Think about the great Beethoven, writing all his greatest music as a deaf man. The worst of constraints seemed to make him more free.
Some of the freest people I know are living with the greatest limits. A close friend lived for a decade in a wheelchair before she died at a young age. She seemed only to grow more radiant, more alive, more full of gratitude for her life, and she and her husband said that those ten years after she lost the use of her legs were the best years of their married life. Prisons can become places to sing.
What if the heart of being human isn’t the freedom to do what I feel like, but the freedom to be the open, generous human being God has made me to be? And what if I can only become that by making commitments and promises and accepting limits that bind me to a way of life that matters? What if our Prayer Book is right when it says that in God’s service we find “perfect freedom?”
Well, as it turns out, Paul and Silas don’t have much time in the prison. An earthquake hits, the prison shakes, and the door of their cell flies open. The jailer is horrified and is about to kill himself when Paul and Silas stop him. And then the jailer utters those piercing words, “What must I do to be saved?” Which is to say, what must I do to be free?
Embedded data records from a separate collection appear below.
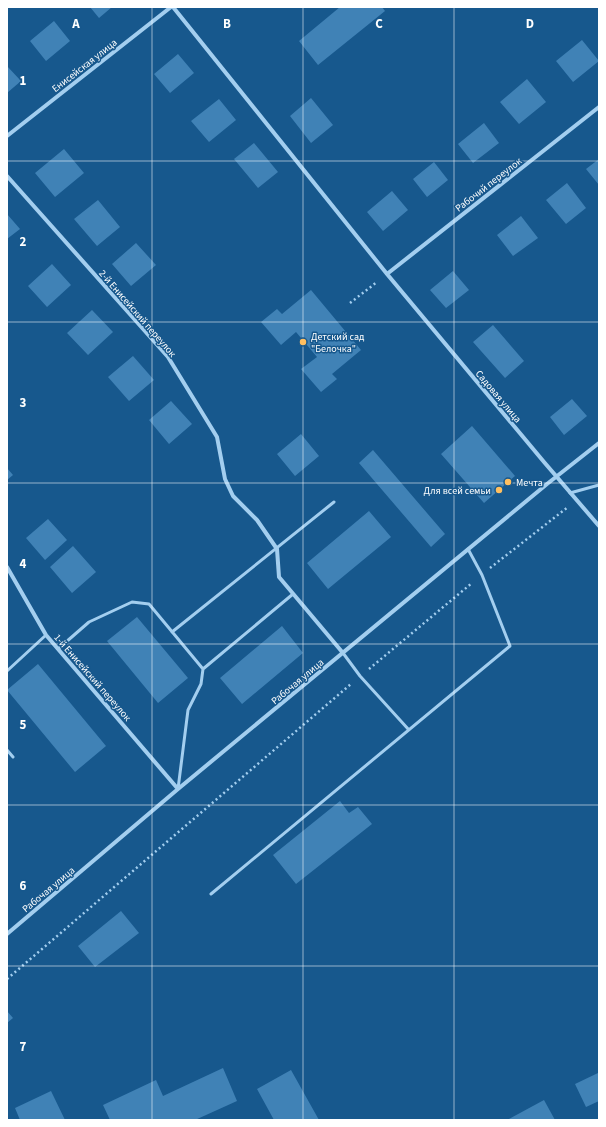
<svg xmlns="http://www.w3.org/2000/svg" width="606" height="1127" viewBox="0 0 606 1127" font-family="'Source Sans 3',sans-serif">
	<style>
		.building { fill: #4082b6 }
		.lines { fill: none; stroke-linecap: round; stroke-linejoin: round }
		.path { stroke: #a3ceef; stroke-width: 2.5; stroke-dasharray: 2 3; stroke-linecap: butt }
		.lane { stroke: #a3ceef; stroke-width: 3 }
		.street { stroke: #a3ceef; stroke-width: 4 }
		.grid { fill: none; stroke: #fff; stroke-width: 1; stroke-opacity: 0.55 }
		.poi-dot { fill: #ffbf60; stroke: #17588d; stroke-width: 1.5 }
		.labels { text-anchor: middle; stroke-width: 3; stroke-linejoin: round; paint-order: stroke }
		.street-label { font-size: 10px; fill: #fff; stroke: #17588d }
		.poi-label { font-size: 10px; fill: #fff; stroke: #17588d; text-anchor: start }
		.grid-label { font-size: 13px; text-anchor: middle; font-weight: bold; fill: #fff; stroke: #17588d; stroke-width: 3; stroke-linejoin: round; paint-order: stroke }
	</style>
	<rect width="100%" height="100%" fill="#17588d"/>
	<!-- building -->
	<path class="building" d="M90 7H112L99 18Z
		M340 7H382L385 11 318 65 299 41Z
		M54 21 70 41 46 61 30 41Z
		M582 40 599 61 573 82 556 61Z
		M178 54 194 73 170 93 154 74Z
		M7 66 21 81 7 93Z
		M527 79 546 102 519 124 500 102Z
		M311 98 333 125 311 143 290 116Z
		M219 99 236 120 209 142 191 121Z
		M484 123 499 143 473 163 458 144Z
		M254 143 278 172 258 188 234 159Z
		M64 149 84 173 55 197 35 173Z
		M599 159V185L586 169Z
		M434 162 448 180 427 197 413 179Z
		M567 183 586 208 566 224 546 200Z
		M392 191 408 210 383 231 367 212Z
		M98 200 120 227 97 246 74 219Z
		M7 214 20 229 7 239Z
		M521 216 538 238 513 256 497 235Z
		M136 243 156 265 131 286 112 264Z
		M52 264 71 285 47 307 28 286Z
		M453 271 469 290 446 308 430 290Z
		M311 290 361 350 332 374 337 379 321 392 301 369 317 357 296 332 281 345 261 322 277 309 282 314Z
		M92 310 113 332 88 355 67 333Z
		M493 325 524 361 505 378 473 342Z
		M133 356 154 380 129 401 108 377Z
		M572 399 587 416 564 435 550 417Z
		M171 401 192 424 169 444 149 420Z
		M472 426 515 476 484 503 441 454Z
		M301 434 319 456 295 476 277 454Z
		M373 450 445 534 431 547 359 463Z
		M7 468 13 475 7 480Z
		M369 511 391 537 328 589 307 563Z
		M48 519 67 540 45 560 26 538Z
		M73 546 96 572 72 593 50 567Z
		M137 617 188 678 158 703 107 641Z
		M282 626 303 653 242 704 220 678Z
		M38 664 106 746 75 772 7 690Z
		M340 801 349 813 358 807 372 824 296 884 273 855Z
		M121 911 139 933 95 967 78 946Z
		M7 1011 13 1018 7 1023Z
		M223 1068 237 1101 195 1120H110L103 1105 156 1080 163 1096Z
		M291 1070 319 1120H274L257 1089Z
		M598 1073 599 1076V1101L586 1107 575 1084Z
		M51 1091 65 1120H20L15 1108Z
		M544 1100 555 1120H507Z"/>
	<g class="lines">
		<!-- path -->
		<path class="path" d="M350 303 377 282
			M490 568 568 507
			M369 669 472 583
			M7 979 351 684"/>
		<!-- lane -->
		<path class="lane" d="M570 493 599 485
			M172 632 334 502
			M58 649 89 622 132 602 149 604 203 669
			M343 653 360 676 409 730
			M7 671 46 635
			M7 750 13 757
			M178 789 188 710 201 684 203 669 293 594
			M211 894 510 646 482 575 468 549"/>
		<!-- street -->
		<path class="street" d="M173 7 387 274 544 462 599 526
			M7 136 171 7
			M7 176 168 357 217 437 225 479 233 496 257 520 277 549 279 577 343 653
			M387 274 599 107
			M7 567 46 635 178 789
			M7 934 178 789 547 484 599 443"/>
	</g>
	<!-- grid -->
	<path class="grid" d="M152 7V1120M303 7V1120M454 7V1120M7 161H599M7 322H599M7 483H599M7 644H599M7 805H599M7 966H599"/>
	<!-- markers -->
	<g class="poi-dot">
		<circle cx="303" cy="342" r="4"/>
		<circle cx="508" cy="482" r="4"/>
		<circle cx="499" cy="490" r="4"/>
	</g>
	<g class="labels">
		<!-- street labels -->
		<g class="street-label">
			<text transform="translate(84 65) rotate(-38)" y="4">Енисейская улица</text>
			<text transform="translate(488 184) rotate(-38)" y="4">Рабочий переулок</text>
			<text transform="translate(138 313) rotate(49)" y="4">2-й Енисейский переулок</text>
			<text transform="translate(499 396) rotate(50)" y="4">Садовая улица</text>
			<text transform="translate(93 677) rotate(49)" y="4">1-й Енисейский переулок</text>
			<text transform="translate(297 681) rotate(-40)" y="4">Рабочая улица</text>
			<text transform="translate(48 889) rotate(-40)" y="4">Рабочая улица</text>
		</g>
		<!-- poi labels -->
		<g class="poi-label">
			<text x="311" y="340">Детский сад<tspan x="311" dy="12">"Белочка"</tspan></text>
			<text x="516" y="486">Мечта</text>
			<text x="491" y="494" text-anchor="end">Для всей семьи</text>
		</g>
	</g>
	<g class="grid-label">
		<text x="76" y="28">A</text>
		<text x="227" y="28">B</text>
		<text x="379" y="28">C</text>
		<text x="530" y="28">D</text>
		<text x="23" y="85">1</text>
		<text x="23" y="246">2</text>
		<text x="23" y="407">3</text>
		<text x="23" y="568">4</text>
		<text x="23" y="729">5</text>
		<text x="23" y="890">6</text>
		<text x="23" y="1051">7</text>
	</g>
	<!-- border -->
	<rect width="606" height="1127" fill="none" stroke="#ffffff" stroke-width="16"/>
</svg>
And the answer they give him is, “Believe on the Lord Jesus Christ.” It sounds like an order—accept a set of beliefs and you’ll somehow be saved. But that misses the point. Biblical scholar Marcus Borg says that the word “believe” comes from the same root as “beloved,” which means to give your heart away. Believe and belove—both are about giving ourselves to something or someone we love. Too much of Christian faith through the centuries has made it sound as if the heart of Christian faith is accepting a set of propositions about God or Jesus, and if we do, we will go to heaven. Of course it matters what we believe, but what saves, what makes us free, is love—discovering God’s love for us, and binding ourselves in baptismal vows and commitments and practices of faith to live that way.
The secret of real freedom, of being saved from the prisons of self-absorption and drivenness and fear, is to entrust our hearts to the One who is completely free. “If you continue in my word,” Jesus said, “you are truly my disciples, and you will know the truth and the truth will make you free.”
You want to be free? Give your heart to that love. Learn to live his way. Take on the practices of a disciple. Sometimes there will be an earthquake and you’ll find your prison door swinging open with you stepping into a new life. Sometimes you’ll find yourself singing even behind bars.
And you want an America that is genuinely free? Then help it to reclaim what freedom meant to our Founders—not this freedom from responsibility, freedom for greed and self-indulgence, but freedom for building a just and hopeful society for everyone.
Here’s one more song from the sixties for you. It’s a country song by Kris Kristofferson about a man who has left everything he had, including his wife and children, and gone to drift his way through his life. But along the way, he has been gone through enough chaos and trouble, so that now he has decided it’s time to go home. And the refrain he sings goes this way:
I’ve been too long in the wind, too long in the rain,
Taking any comfort that I can,
Looking back and longing for the freedom of my chains,
Lying in your loving arms again.
Freedom is a strange thing. We’ll never find it by chasing after our next desire. My sense is that our society has been too long in the wind, too long in the rain. And what we most need is the freedom that comes with the promises and commitments that can make us whole—promises to God, to each other, to our world. That’s the path to real freedom.
“If you continue in my word, you truly are my disciples, and you will know the truth, and the truth will make you free.”